As Jack squeezed her freezing cold hand with his warm one in a show of support, Mary knew there was only way to find out. She sucked in a deep breath and threw her shoulders back, calling on years of poise in front of the camera to get through the hardest moment of her life.
Lucia Ferrer had always been a beautiful woman. Thirteen years had turned her dark hair fully gray, but her skin was still relatively unlined, her mouth still full, her limbs long and firm. Mary had been a girl when she’d left, but now that she was an adult, she saw in her mother’s face the same eyes, nose and chin that she saw every time she looked in the mirror. How could she have forgotten how similar they were, not just in temperament, but in looks, too?
Mary couldn’t remember her mother ever being sick when she was a child. She’d inherited that from her, too—good, healthy genes that meant she’d never once called in sick. For Lucia to spend any part of the day in bed meant that she was really and truly not well.
“Mama.”
The short, simple word sounded raw and uncertain from lack of use. Her mother looked shocked, so stunned by her daughter’s sudden reappearance in her life that she couldn’t yet speak.
How Mary longed to run into the room and reach out to her. But Lucia had yet to give any sign that she was happy to see her daughter, and the pride that was never far from the surface began to bubble up again inside Mary as it had so many years before.
Only, she was no longer a headstrong, foolish girl with only dreams and adventures ahead of her. This time, Mary was a woman who had experienced some dreams coming true and others crumbling. She’d known terrible heartbreak and then had been lucky enough to find a love that would last forever.
And, most of all, for thirteen years, she’d longed for the family she’d left behind.
Her father was right: Pride had kept her away for too long. If her mother wasn’t ready to see her again, well, that was too bad. Because it was long past time for this nonsense between them to come to an end.
Decision made, Mary quickly moved into the room, holding her mother’s gaze all the while. But before she could take more than a couple of steps, pure joy moved across her mother’s face, and her arms lifted from the covers, wide open for her daughter.
Her emotions bubbled to the surface, and Mary felt incredible release as she ran into the room and put her arms around her mother.
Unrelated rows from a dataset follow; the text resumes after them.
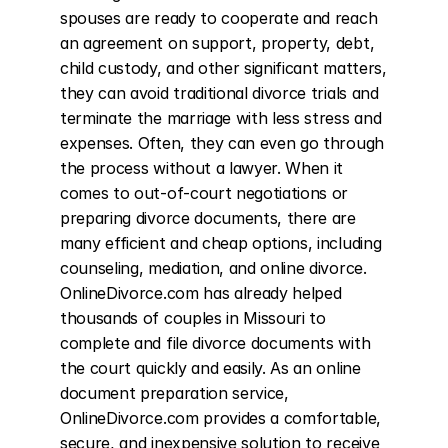
spouses are ready to cooperate and reach 
an agreement on support, property, debt, 
child custody, and other significant matters, 
they can avoid traditional divorce trials and 
terminate the marriage with less stress and 
expenses. Often, they can even go through 
the process without a lawyer. When it 
comes to out-of-court negotiations or 
preparing divorce documents, there are 
many efficient and cheap options, including 
counseling, mediation, and online divorce. 
OnlineDivorce.com has already helped 
thousands of couples in Missouri to 
complete and file divorce documents with 
the court quickly and easily. As an online 
document preparation service, 
OnlineDivorce.com provides a comfortable, 
secure, and inexpensive solution to receive 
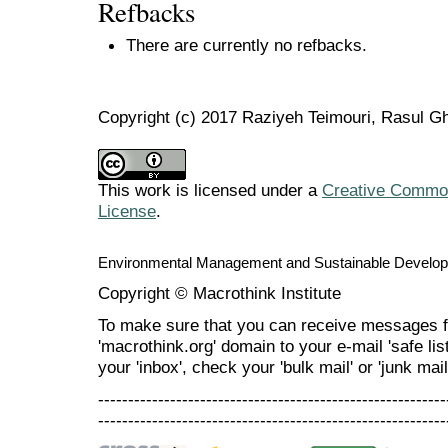
Refbacks
There are currently no refbacks.
Copyright (c) 2017 Raziyeh Teimouri, Rasul Gh
This work is licensed under a
Creative Commons
License
.
Environmental Management and Sustainable Develo
Copyright © Macrothink Institute
To make sure that you can receive messages f
'macrothink.org' domain to your e-mail 'safe list
your 'inbox', check your 'bulk mail' or 'junk mail
----------------------------------------------------------
----------------------------------------------------------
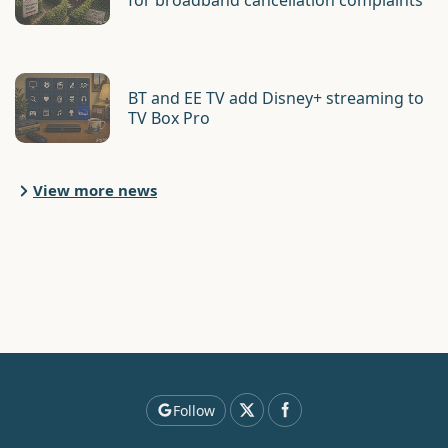
for broadband cancellation complaints
BT and EE TV add Disney+ streaming to
TV Box Pro
View more news
Follow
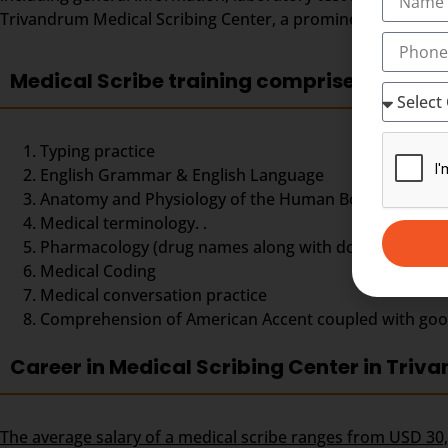
Trivandrum Medical Scribing Center, a prominent center for
Medical Scribe training comprises
Typing practice
English Grammar & English Language
Anatomy and Physiology of the Human Body,
Medical terminology. .
Pharmacology (drug names along with doses and dos
Medical Coding
Medical conversation practice
Comprehension of American Accent coupled with good ty
Career in Medical Scribing Center in Triv
The average salary of a medical scribe ranges from USD 30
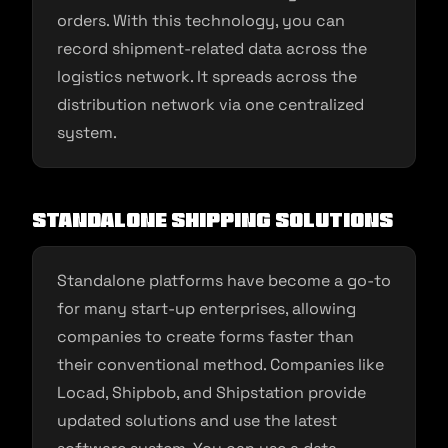
orders. With this technology, you can
record shipment-related data across the
logistics network. It spreads across the
distribution network via one centralized
system.
Standalone Shipping Solutions
Standalone platforms have become a go-to
for many start-up enterprises, allowing
companies to create forms faster than
their conventional method. Companies like
Locad, Shipbob, and Shipstation provide
updated solutions and use the latest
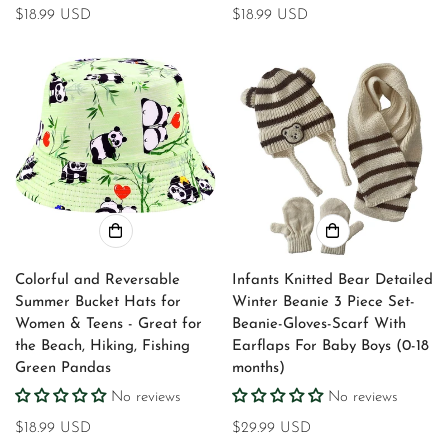
Regular
$18.99 USD
Regular
$18.99 USD
price
price
Colorful and Reversable
Infants Knitted Bear Detailed
Summer Bucket Hats for
Winter Beanie 3 Piece Set-
Women & Teens - Great for
Beanie-Gloves-Scarf With
the Beach, Hiking, Fishing
Earflaps For Baby Boys (0-18
Green Pandas
months)
No reviews
No reviews
Regular
$18.99 USD
Regular
$29.99 USD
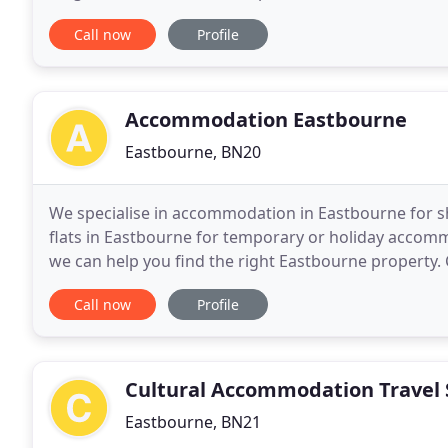
and have 77 Bedrooms. Whether you are visiting
Call now
Profile
Accommodation Eastbourne
Eastbourne, BN20
We specialise in accommodation in Eastbourne for sh
flats in Eastbourne for temporary or holiday accomm
we can help you find the right Eastbourne property. C
info@accommodationeastbourne.co.uk to discuss y
Call now
Profile
Cultural Accommodation Travel 
Eastbourne, BN21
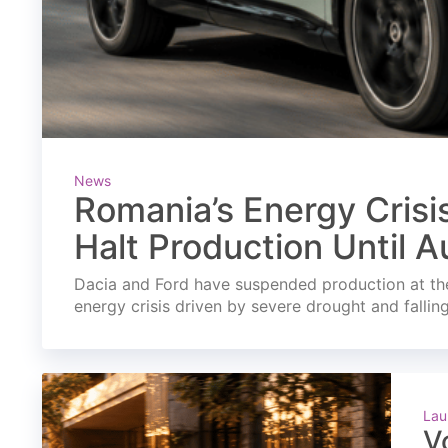
News
Romania’s Energy Crisi
Halt Production Until A
Dacia and Ford have suspended production at the
energy crisis driven by severe drought and fallin
Lau
V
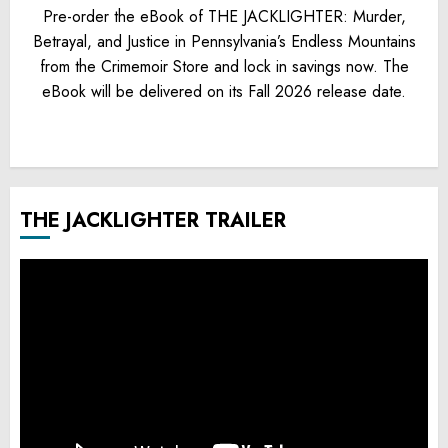
Pre-order the eBook of THE JACKLIGHTER: Murder,
Betrayal, and Justice in Pennsylvania’s Endless Mountains
from the Crimemoir Store and lock in savings now. The
eBook will be delivered on its Fall 2026 release date.
THE JACKLIGHTER TRAILER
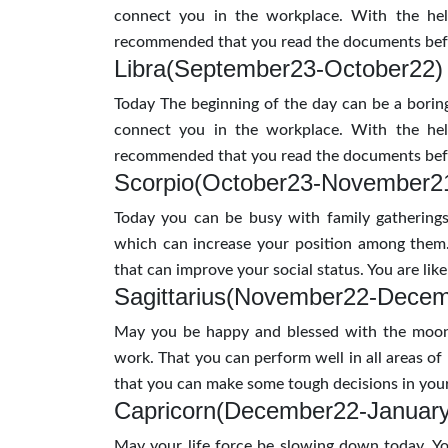
connect you in the workplace. With the hel
recommended that you read the documents befo
Libra(September23-October22)
Today The beginning of the day can be a boring
connect you in the workplace. With the hel
recommended that you read the documents befo
Scorpio(October23-November2
Today you can be busy with family gatherings
which can increase your position among them
that can improve your social status. You are li
Sagittarius(November22-Dece
May you be happy and blessed with the moon 
work. That you can perform well in all areas of
that you can make some tough decisions in your
Capricorn(December22-Januar
May your life force be slowing down today. Yo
Despite her not being well, her mother pulled her even closer. Sitting on the bed together, Mary breathed in the familiar smell of her perfume and felt how strong and warm her arms still were.
Her tears fell then, not just for all the years they’d lost, but because between her and her mother, Jack and her father, the small room was overflowing with love.
Mary and her mother held each other close for a long time, and when they finally drew back, Lucia framed Mary’s face in her hands. “Let me look at you, my beautiful girl.”
There was so much Mary wanted to say to her mother, and she was sure there was at least as much that her mother wanted to say to her, but for now, just being with each other again was enough.
“You’re not a girl anymore.” Mary could read her mother’s regret at losing those years just as clearly as she could see the pride in what she’d grown to become. “You are a woman now.”